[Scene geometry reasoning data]
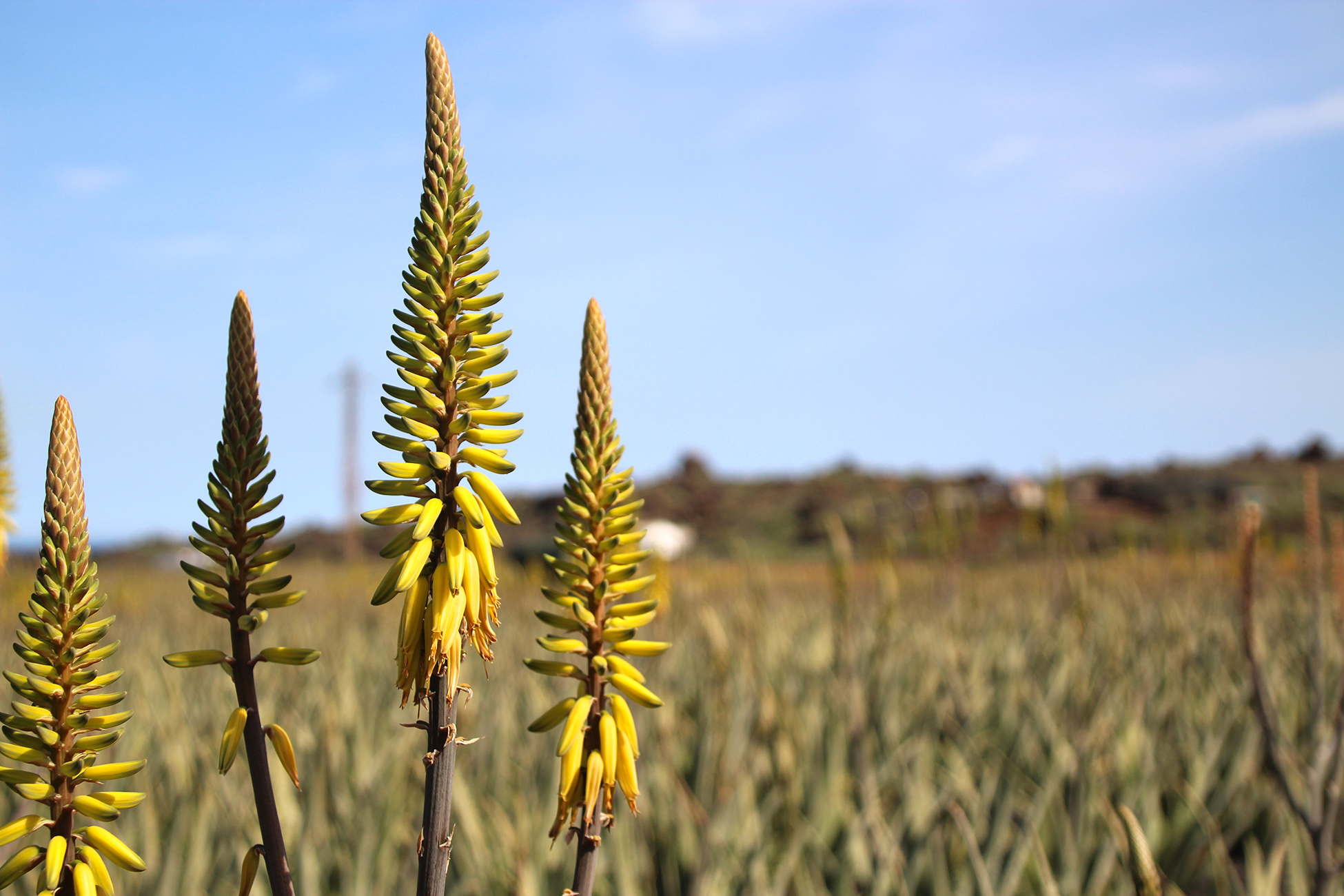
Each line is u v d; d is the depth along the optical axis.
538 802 5.34
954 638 9.64
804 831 4.77
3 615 7.36
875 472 53.16
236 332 1.15
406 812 5.49
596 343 1.47
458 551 1.22
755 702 6.89
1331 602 7.73
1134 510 38.34
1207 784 6.16
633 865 4.73
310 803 5.21
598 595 1.44
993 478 41.19
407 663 1.25
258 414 1.15
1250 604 3.21
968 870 4.66
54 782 1.11
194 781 5.71
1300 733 6.32
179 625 12.86
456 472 1.26
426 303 1.24
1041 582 14.23
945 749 6.88
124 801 1.15
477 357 1.25
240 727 1.12
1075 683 6.39
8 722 1.08
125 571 20.66
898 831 5.01
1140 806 5.53
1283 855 4.47
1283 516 25.47
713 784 5.74
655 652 1.49
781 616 11.47
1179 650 8.50
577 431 1.46
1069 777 5.62
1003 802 5.32
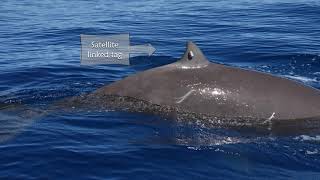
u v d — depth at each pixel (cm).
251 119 1296
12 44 2506
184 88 1350
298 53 2150
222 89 1331
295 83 1345
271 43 2361
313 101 1308
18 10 3700
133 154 1175
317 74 1850
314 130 1257
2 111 1402
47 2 4144
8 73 1861
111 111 1381
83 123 1331
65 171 1103
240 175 1085
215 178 1073
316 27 2759
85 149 1201
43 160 1148
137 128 1298
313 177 1079
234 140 1231
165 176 1082
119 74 1858
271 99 1310
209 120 1307
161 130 1283
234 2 3806
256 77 1349
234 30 2717
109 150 1195
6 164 1130
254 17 3117
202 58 1382
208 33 2658
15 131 1277
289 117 1292
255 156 1162
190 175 1085
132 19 3166
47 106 1436
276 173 1094
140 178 1074
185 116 1322
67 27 2934
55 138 1253
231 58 2127
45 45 2469
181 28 2817
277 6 3506
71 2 4116
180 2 3919
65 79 1772
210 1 3916
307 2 3625
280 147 1197
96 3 4016
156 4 3856
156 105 1352
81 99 1441
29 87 1669
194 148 1198
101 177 1078
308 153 1173
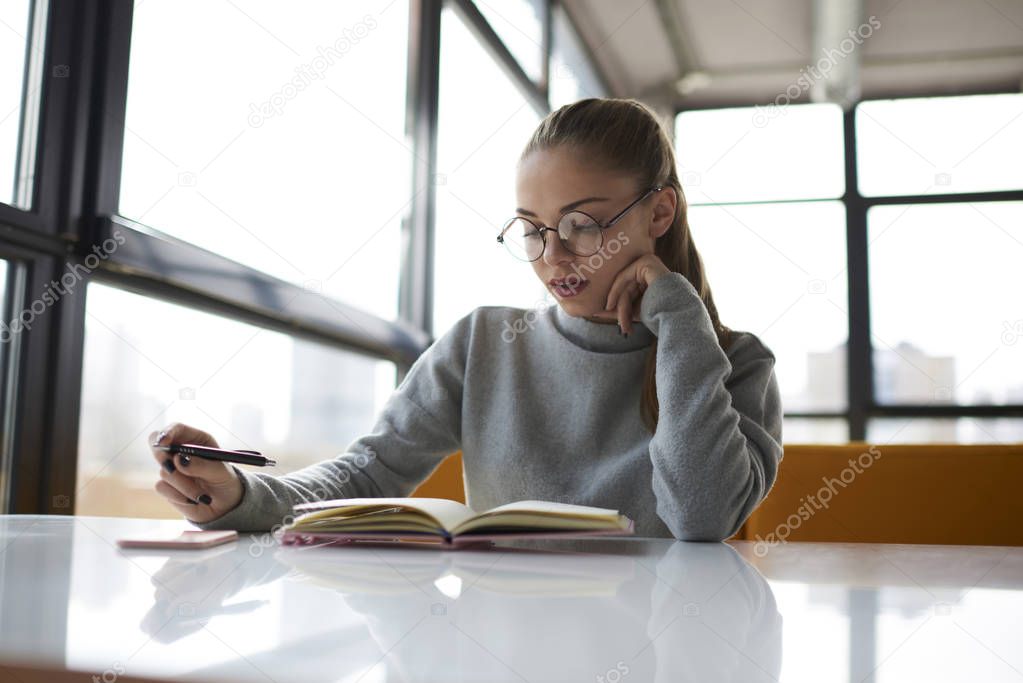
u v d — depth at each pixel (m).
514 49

## Goal of the exercise
Please copy every line of the data that carries the string "depth".

## Exercise result
Each line is u v d; d is the depth along the optical axis.
u v d — depth at each pixel (cm).
u v d — depth at each pixel (m).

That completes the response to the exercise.